__Instructions for the task__: Edit the text of all the rows below so that every "Reading Guides" becomes "Reading Orders", with everything else unchanged. Leave the pictures out of your answer.

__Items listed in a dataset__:

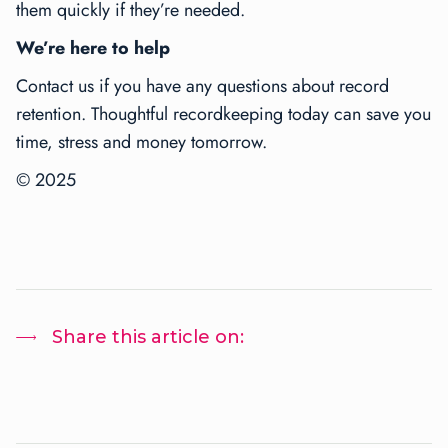
them quickly if they’re needed.
We’re here to help
Contact us if you have any questions about record
retention. Thoughtful recordkeeping today can save you
time, stress and money tomorrow.
© 2025
Share this article on:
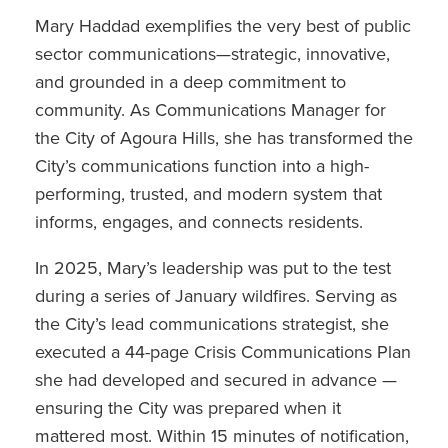
Mary Haddad exemplifies the very best of public
sector communications—strategic, innovative,
and grounded in a deep commitment to
community. As Communications Manager for
the City of Agoura Hills, she has transformed the
City’s communications function into a high-
performing, trusted, and modern system that
informs, engages, and connects residents.
In 2025, Mary’s leadership was put to the test
during a series of January wildfires. Serving as
the City’s lead communications strategist, she
executed a 44-page Crisis Communications Plan
she had developed and secured in advance —
ensuring the City was prepared when it
mattered most. Within 15 minutes of notification,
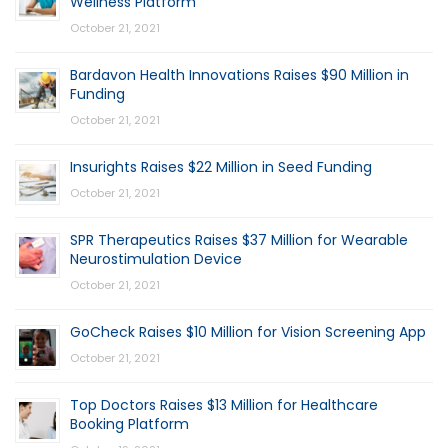
Wellness Platform
October 21, 2021
Bardavon Health Innovations Raises $90 Million in
Funding
October 21, 2021
Insurights Raises $22 Million in Seed Funding
October 21, 2021
SPR Therapeutics Raises $37 Million for Wearable
Neurostimulation Device
October 21, 2021
GoCheck Raises $10 Million for Vision Screening App
October 21, 2021
Top Doctors Raises $13 Million for Healthcare
Booking Platform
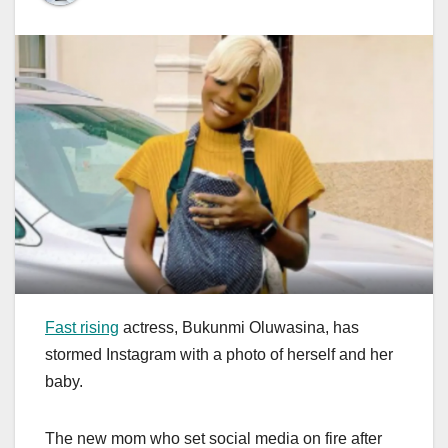
Fast rising
actress, Bukunmi Oluwasina, has
stormed Instagram with a photo of herself and her
baby.
The new mom who set social media on fire after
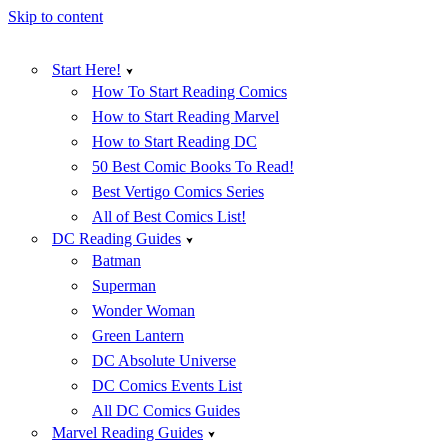
Skip to content
Start Here!
How To Start Reading Comics
How to Start Reading Marvel
How to Start Reading DC
50 Best Comic Books To Read!
Best Vertigo Comics Series
All of Best Comics List!
DC Reading Guides
Batman
Superman
Wonder Woman
Green Lantern
DC Absolute Universe
DC Comics Events List
All DC Comics Guides
Marvel Reading Guides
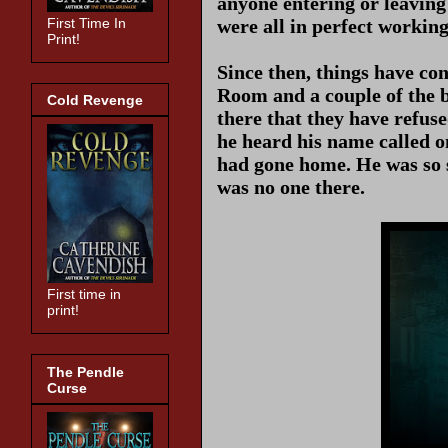
anyone entering or leaving
were all in perfect workin
First Time In
Print!
Since then, things have co
Room and a couple of the b
Cold Revenge
there that they have refuse
he heard his name called o
had gone home. He was so 
was no one there.
First time in
print!
The Pendle
Curse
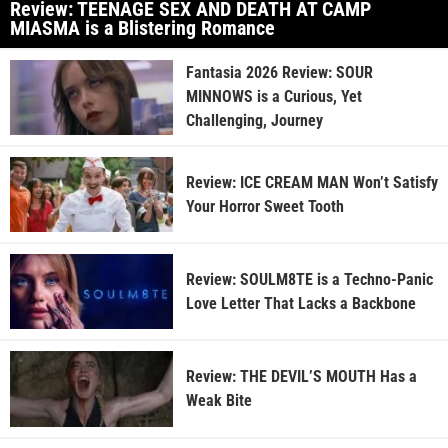
Review: TEENAGE SEX AND DEATH AT CAMP
MIASMA is a Blistering Romance
Fantasia 2026 Review: SOUR
MINNOWS is a Curious, Yet
Challenging, Journey
Review: ICE CREAM MAN Won’t Satisfy
Your Horror Sweet Tooth
Review: SOULM8TE is a Techno-Panic
Love Letter That Lacks a Backbone
Review: THE DEVIL’S MOUTH Has a
Weak Bite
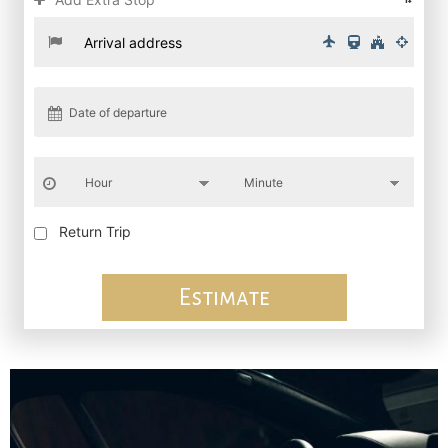
Return Trip
Estimate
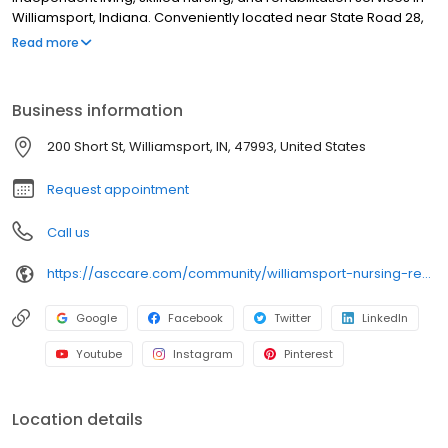
Williamsport, Indiana. Conveniently located near State Road 28,
State Road 55, and the historic downtown Williamsport area, our
Read more
team delivers compassionate care, therapy services, and
support for recovery and long-term needs in a welcoming,
supportive environment.
Business information
200 Short St, Williamsport, IN, 47993, United States
Request appointment
Call us
https://asccare.com/community/williamsport-nursing-rehabilitation/
Google
Facebook
Twitter
LinkedIn
Youtube
Instagram
Pinterest
Location details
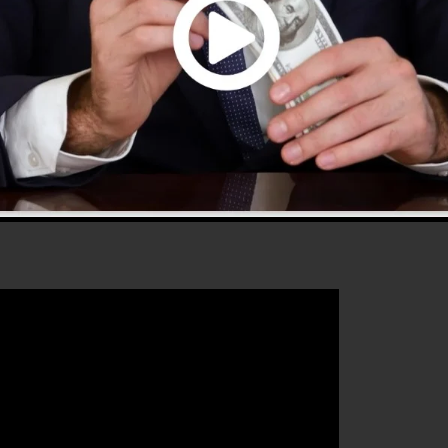
hat will assist you to improve your conversion
unnels 2.0 is the best tool for any kind of online
that intends to enhance their sales and also grow their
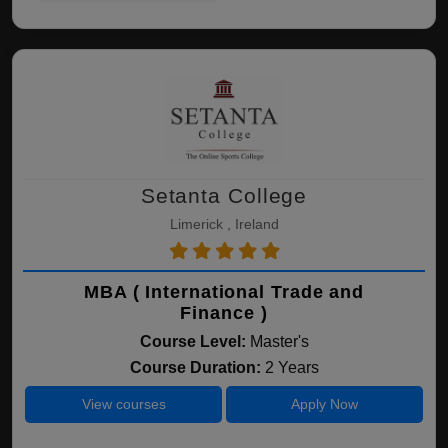
Setanta College
Limerick , Ireland
MBA ( International Trade and
Finance )
Course Level:
Master's
Course Duration:
2 Years
View courses
Apply Now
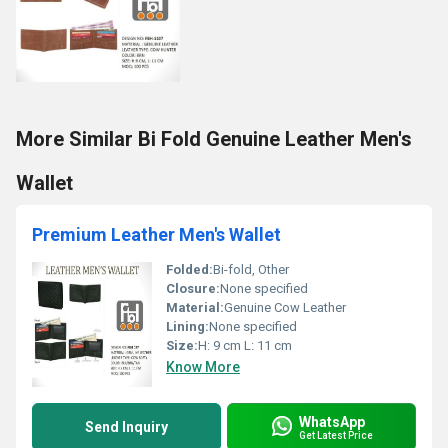
More Similar Bi Fold Genuine Leather Men's
Wallet
Premium Leather Men's Wallet
Folded:
Bi-fold, Other
Closure:
None specified
Material:
Genuine Cow Leather
Lining:
None specified
Size:
H: 9 cm L: 11 cm
Know More
WhatsApp
Send Inquiry
Get Latest Price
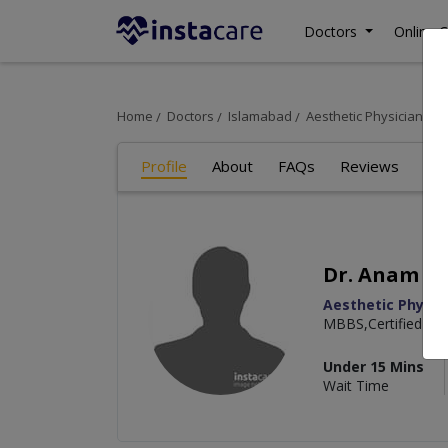
Doctors
Online C
Home
Doctors
Islamabad
Aesthetic Physician
D
Profile
About
FAQs
Reviews
Dr. Anam Is
Aesthetic Physic
MBBS,Certified in 
Under 15 Mins
Wait Time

__Response to this exercise__:
them quickly if they’re needed.
We’re here to help
Contact us if you have any questions about record
retention. Thoughtful recordkeeping today can save you
time, stress and money tomorrow.
© 2025
Share this article on:
Mary Haddad exemplifies the very best of public
sector communications—strategic, innovative,
and grounded in a deep commitment to
community. As Communications Manager for
the City of Agoura Hills, she has transformed the
City’s communications function into a high-
performing, trusted, and modern system that
informs, engages, and connects residents.
In 2025, Mary’s leadership was put to the test
during a series of January wildfires. Serving as
the City’s lead communications strategist, she
executed a 44-page Crisis Communications Plan
she had developed and secured in advance —
ensuring the City was prepared when it
mattered most. Within 15 minutes of notification,
Wellness Platform
October 21, 2021
Bardavon Health Innovations Raises $90 Million in
Funding
October 21, 2021
Insurights Raises $22 Million in Seed Funding
October 21, 2021
SPR Therapeutics Raises $37 Million for Wearable
Neurostimulation Device
October 21, 2021
GoCheck Raises $10 Million for Vision Screening App
October 21, 2021
Top Doctors Raises $13 Million for Healthcare
Booking Platform
Fast rising
actress, Bukunmi Oluwasina, has
stormed Instagram with a photo of herself and her
baby.
The new mom who set social media on fire after
Skip to content
Start Here!
How To Start Reading Comics
How to Start Reading Marvel
How to Start Reading DC
50 Best Comic Books To Read!
Best Vertigo Comics Series
All of Best Comics List!
DC Reading Orders
Batman
Superman
Wonder Woman
Green Lantern
DC Absolute Universe
DC Comics Events List
All DC Comics Guides
Marvel Reading Orders
anyone entering or leaving
were all in perfect workin
First Time In
Print!
Since then, things have co
Room and a couple of the b
Cold Revenge
there that they have refuse
he heard his name called o
had gone home. He was so 
was no one there.
First time in
print!
The Pendle
Curse
Review: TEENAGE SEX AND DEATH AT CAMP
MIASMA is a Blistering Romance
Fantasia 2026 Review: SOUR
MINNOWS is a Curious, Yet
Challenging, Journey
Review: ICE CREAM MAN Won’t Satisfy
Your Horror Sweet Tooth
Review: SOULM8TE is a Techno-Panic
Love Letter That Lacks a Backbone
Review: THE DEVIL’S MOUTH Has a
Weak Bite
Return Trip
Estimate
Williamsport, Indiana. Conveniently located near State Road 28,
State Road 55, and the historic downtown Williamsport area, our
Read more
team delivers compassionate care, therapy services, and
support for recovery and long-term needs in a welcoming,
supportive environment.
Business information
200 Short St, Williamsport, IN, 47993, United States
Request appointment
Call us
https://asccare.com/community/williamsport-nursing-rehabilitation/
Google
Facebook
Twitter
LinkedIn
Youtube
Instagram
Pinterest
Location details
hat will assist you to improve your conversion
unnels 2.0 is the best tool for any kind of online
that intends to enhance their sales and also grow their
Setanta College
Limerick , Ireland
MBA ( International Trade and
Finance )
Course Level:
Master's
Course Duration:
2 Years
View courses
Apply Now
More Similar Bi Fold Genuine Leather Men's
Wallet
Premium Leather Men's Wallet
Folded:
Bi-fold, Other
Closure:
None specified
Material:
Genuine Cow Leather
Lining:
None specified
Size:
H: 9 cm L: 11 cm
Know More
WhatsApp
Send Inquiry
Get Latest Price
Doctors
Online C
Home
Doctors
Islamabad
Aesthetic Physician
D
Profile
About
FAQs
Reviews
Dr. Anam Is
Aesthetic Physic
MBBS,Certified in 
Under 15 Mins
Wait Time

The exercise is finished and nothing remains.